Chapter 5 identified the biomechanics of movement in the bilateral transfemoral amputee and highlighted why the hip joint mechanical loading conditions in this population exacerbate long-term musculoskeletal health risk. Chapter 6 used a case study approach to highlight methods by which these mechanics can be optimised through the implementation of kinematic optimisation techniques, such as the development and use of novel wearable technology to provide real-time information to the subject concerning instantaneous hip joint loading.

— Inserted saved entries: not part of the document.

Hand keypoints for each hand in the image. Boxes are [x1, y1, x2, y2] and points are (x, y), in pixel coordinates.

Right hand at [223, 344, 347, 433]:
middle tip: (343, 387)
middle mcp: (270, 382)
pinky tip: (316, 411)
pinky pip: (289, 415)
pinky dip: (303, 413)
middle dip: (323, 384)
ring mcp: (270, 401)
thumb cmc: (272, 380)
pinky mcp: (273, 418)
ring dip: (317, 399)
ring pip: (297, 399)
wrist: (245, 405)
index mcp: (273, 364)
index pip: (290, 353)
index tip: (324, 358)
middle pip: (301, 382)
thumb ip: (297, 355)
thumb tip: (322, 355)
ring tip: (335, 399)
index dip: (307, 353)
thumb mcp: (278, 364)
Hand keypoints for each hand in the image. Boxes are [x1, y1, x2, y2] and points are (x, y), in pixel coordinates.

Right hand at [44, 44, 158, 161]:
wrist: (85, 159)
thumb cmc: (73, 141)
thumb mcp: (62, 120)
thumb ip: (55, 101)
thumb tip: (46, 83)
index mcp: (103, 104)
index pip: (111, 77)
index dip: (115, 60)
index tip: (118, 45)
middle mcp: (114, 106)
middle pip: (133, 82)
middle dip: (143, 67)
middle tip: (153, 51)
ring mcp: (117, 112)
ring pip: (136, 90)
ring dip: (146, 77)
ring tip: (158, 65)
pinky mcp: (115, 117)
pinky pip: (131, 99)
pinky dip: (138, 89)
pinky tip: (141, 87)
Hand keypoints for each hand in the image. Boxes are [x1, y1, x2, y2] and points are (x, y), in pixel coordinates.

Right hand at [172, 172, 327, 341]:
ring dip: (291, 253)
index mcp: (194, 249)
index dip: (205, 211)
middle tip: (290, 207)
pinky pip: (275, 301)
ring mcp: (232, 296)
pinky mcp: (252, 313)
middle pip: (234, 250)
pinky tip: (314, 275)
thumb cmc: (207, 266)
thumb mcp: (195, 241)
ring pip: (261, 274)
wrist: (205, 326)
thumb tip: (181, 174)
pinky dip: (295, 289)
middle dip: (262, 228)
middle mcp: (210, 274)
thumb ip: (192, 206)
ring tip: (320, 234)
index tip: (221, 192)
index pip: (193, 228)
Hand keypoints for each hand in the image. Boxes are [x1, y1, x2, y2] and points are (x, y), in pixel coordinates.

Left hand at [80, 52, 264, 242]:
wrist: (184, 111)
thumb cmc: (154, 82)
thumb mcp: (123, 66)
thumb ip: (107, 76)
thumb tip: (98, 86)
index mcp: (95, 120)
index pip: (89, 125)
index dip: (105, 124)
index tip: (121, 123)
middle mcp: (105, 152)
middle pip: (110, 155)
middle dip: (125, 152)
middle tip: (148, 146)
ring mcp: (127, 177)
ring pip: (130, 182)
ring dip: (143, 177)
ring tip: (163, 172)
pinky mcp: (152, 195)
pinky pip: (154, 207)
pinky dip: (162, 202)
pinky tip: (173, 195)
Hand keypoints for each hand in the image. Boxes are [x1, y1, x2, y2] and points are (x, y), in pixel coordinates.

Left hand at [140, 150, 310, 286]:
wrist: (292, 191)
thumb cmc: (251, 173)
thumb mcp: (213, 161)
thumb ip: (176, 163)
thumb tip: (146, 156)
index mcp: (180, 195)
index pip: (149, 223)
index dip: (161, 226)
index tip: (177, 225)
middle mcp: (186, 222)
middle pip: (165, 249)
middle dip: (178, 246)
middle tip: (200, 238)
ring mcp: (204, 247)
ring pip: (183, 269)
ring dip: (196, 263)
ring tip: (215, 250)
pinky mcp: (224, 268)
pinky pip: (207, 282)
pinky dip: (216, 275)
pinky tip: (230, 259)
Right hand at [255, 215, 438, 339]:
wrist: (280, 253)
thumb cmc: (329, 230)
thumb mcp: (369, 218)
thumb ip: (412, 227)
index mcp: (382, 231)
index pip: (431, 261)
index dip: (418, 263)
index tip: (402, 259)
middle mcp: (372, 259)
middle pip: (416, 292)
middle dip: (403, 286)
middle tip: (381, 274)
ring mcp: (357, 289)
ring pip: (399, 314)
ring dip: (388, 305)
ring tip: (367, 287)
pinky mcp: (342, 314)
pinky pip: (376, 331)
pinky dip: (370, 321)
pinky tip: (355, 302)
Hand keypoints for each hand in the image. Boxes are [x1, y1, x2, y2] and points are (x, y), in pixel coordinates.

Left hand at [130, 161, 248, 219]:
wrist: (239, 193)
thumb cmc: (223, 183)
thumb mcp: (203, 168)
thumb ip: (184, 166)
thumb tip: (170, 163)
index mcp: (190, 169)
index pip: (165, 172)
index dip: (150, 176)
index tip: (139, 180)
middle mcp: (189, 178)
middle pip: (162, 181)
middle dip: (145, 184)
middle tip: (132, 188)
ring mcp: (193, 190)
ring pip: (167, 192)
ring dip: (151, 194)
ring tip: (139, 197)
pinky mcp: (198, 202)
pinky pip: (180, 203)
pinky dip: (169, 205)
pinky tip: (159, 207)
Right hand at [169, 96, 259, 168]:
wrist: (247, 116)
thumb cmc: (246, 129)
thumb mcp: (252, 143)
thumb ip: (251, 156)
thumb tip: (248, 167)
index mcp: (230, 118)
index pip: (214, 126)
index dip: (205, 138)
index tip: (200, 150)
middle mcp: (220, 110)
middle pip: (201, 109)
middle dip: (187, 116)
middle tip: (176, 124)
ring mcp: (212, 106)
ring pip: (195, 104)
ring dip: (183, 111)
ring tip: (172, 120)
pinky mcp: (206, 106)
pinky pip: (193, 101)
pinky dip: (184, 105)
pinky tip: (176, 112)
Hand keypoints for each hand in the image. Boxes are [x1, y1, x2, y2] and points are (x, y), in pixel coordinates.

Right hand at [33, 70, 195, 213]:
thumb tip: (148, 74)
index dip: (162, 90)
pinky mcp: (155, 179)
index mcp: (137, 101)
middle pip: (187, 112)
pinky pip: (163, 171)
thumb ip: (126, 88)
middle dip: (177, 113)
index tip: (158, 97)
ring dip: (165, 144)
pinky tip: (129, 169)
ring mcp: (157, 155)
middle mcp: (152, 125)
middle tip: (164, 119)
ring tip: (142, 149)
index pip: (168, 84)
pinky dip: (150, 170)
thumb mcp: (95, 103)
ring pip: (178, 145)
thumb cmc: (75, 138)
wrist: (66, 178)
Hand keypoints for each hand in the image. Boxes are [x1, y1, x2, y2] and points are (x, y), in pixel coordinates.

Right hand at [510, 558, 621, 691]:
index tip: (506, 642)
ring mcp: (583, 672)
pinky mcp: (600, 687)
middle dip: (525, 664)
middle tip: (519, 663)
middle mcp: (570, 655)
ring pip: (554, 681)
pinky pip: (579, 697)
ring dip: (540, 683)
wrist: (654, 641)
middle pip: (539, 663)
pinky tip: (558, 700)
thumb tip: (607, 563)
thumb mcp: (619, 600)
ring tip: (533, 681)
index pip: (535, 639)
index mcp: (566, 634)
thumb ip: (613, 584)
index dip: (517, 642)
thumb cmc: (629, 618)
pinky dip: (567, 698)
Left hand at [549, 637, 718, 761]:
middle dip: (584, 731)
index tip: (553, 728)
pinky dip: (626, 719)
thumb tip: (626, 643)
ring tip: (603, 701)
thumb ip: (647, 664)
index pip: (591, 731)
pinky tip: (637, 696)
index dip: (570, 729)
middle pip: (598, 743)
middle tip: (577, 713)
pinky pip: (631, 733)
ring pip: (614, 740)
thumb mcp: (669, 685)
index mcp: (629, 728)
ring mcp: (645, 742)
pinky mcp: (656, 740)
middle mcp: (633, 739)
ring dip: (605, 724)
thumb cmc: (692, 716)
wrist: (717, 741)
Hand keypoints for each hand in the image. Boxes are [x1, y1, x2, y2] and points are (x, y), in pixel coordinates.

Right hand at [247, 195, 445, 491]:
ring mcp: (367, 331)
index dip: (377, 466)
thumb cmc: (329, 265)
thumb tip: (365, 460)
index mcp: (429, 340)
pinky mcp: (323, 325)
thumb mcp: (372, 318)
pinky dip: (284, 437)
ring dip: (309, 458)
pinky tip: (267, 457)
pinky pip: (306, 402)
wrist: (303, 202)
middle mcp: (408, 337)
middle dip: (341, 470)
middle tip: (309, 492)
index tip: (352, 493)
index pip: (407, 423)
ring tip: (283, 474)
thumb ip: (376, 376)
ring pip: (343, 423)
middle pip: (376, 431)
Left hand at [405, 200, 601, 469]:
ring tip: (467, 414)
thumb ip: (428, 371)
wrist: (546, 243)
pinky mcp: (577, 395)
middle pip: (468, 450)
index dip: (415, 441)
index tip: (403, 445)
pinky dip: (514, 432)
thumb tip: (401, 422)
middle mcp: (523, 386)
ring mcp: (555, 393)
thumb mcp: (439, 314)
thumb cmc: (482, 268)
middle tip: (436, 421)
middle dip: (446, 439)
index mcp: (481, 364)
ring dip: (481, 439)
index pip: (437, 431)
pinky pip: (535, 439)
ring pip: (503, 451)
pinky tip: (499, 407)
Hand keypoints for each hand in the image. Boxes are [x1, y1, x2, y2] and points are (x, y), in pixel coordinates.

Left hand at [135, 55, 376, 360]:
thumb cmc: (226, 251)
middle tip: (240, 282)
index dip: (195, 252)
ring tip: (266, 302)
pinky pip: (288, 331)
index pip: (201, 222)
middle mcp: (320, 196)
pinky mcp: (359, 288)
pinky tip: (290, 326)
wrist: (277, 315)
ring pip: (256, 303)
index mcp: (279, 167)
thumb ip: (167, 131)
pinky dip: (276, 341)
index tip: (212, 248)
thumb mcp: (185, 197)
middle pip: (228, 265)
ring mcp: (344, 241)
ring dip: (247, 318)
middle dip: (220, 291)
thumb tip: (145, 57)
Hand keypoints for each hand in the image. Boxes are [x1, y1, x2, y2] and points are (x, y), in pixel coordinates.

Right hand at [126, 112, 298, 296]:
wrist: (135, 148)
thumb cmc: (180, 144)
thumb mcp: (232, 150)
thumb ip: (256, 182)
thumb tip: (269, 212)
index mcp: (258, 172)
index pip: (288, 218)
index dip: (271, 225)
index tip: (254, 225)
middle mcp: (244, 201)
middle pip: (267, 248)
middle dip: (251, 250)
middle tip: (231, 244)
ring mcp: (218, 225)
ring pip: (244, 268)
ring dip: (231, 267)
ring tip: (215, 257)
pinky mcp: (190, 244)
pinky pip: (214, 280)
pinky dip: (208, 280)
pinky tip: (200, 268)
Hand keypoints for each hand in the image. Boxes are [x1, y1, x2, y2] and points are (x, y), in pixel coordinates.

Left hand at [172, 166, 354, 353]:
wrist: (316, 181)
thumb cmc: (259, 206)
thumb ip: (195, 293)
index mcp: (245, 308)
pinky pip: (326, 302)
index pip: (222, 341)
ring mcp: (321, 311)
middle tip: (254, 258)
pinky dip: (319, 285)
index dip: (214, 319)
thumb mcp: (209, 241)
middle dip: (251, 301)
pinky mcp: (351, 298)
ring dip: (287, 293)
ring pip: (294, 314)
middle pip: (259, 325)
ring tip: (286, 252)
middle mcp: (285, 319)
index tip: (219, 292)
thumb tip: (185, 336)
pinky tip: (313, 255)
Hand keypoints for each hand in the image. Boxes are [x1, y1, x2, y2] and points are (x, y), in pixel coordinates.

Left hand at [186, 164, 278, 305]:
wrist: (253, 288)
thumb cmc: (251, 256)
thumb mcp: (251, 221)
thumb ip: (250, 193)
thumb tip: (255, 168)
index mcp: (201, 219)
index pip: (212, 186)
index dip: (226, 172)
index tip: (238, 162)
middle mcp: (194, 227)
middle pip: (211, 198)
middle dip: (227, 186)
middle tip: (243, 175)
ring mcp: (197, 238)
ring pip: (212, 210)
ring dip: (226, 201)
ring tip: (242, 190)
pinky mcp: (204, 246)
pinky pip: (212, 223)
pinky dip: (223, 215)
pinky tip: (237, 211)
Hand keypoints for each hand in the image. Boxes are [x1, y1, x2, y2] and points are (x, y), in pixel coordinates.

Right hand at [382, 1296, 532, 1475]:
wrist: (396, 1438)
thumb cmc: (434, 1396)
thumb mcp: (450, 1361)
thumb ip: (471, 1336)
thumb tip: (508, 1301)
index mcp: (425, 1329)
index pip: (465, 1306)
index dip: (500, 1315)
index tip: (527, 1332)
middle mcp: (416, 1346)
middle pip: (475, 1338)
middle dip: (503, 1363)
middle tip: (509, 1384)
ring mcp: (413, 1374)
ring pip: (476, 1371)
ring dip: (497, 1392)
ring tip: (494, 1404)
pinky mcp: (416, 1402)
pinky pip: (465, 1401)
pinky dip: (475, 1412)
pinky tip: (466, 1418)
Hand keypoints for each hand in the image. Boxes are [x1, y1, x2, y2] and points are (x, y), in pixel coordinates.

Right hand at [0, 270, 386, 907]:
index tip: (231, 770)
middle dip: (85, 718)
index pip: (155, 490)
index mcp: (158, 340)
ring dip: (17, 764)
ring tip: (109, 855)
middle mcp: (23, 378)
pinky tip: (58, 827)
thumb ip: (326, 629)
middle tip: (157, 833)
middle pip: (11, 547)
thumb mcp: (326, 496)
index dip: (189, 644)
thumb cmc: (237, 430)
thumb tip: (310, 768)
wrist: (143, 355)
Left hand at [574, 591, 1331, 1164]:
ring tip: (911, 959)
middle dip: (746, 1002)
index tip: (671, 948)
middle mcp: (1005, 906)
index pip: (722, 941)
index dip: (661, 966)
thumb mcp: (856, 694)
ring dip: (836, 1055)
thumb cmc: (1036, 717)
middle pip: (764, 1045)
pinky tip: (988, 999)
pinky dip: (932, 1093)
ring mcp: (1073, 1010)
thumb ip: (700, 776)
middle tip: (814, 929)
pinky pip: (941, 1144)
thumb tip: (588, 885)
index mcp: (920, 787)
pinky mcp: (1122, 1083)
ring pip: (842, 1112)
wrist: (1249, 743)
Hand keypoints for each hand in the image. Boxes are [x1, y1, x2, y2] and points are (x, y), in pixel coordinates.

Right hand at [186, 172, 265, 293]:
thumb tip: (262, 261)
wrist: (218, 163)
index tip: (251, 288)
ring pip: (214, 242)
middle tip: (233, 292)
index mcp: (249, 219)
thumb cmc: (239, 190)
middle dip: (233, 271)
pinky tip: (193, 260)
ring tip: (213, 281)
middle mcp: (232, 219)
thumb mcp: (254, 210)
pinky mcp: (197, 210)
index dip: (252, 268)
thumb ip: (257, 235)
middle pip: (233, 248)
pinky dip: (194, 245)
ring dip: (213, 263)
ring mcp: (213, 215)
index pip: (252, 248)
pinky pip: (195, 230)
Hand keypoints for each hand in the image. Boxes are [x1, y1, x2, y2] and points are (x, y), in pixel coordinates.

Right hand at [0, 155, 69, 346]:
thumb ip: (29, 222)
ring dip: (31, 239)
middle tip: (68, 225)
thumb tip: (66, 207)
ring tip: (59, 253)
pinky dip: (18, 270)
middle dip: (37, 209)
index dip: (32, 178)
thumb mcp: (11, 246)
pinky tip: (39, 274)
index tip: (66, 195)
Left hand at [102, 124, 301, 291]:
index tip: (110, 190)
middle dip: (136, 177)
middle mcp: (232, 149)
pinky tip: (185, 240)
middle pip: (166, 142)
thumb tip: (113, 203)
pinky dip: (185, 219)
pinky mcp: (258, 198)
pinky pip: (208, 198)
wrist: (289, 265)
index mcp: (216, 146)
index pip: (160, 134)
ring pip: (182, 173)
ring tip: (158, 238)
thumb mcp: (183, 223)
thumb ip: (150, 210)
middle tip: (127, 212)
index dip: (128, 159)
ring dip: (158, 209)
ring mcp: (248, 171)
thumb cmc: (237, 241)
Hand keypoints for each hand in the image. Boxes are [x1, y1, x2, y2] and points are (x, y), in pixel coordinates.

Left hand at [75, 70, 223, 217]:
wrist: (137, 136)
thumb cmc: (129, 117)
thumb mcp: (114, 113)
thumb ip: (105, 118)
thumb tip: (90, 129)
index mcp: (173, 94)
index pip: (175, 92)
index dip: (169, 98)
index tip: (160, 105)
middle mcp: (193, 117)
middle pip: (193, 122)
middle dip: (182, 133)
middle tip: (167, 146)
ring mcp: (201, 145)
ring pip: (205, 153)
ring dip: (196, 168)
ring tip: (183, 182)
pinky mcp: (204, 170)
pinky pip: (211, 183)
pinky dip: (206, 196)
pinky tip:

The work presented in this thesis shows that the neuromusculoskeletal capacity in the amputee is severely compromised, and the return to walking with a prosthesis requires deep-learning of a new compensation strategy based on the residual capacity, and artificial capacity afforded to the amputee by the prosthetic systems. The biomechanical burden of walking was determined and the elevated risk of the development of mechanically driven osteoarthritis in this population was described alongside the causal biomechanics of this burden. Whilst these risk factors are presented, these analyses of bilateral transfemoral biomechanics are presented in a setting that emphasises the achievement of optimality as opposed to a demonstration of functional deficit. The thesis concludes with a case study that highlights the effect of kinematic optimisation on the loading profile, and the effect that this has on musculoskeletal risk. Continuous rehabilitation is key for long-term, successful functional performance in this amputee group; rehabilitation for this subject group cannot have a defined ‘end-date’. Rehabilitation programmes and resources must be made available to ensure long-term functionality is achieved and maintained.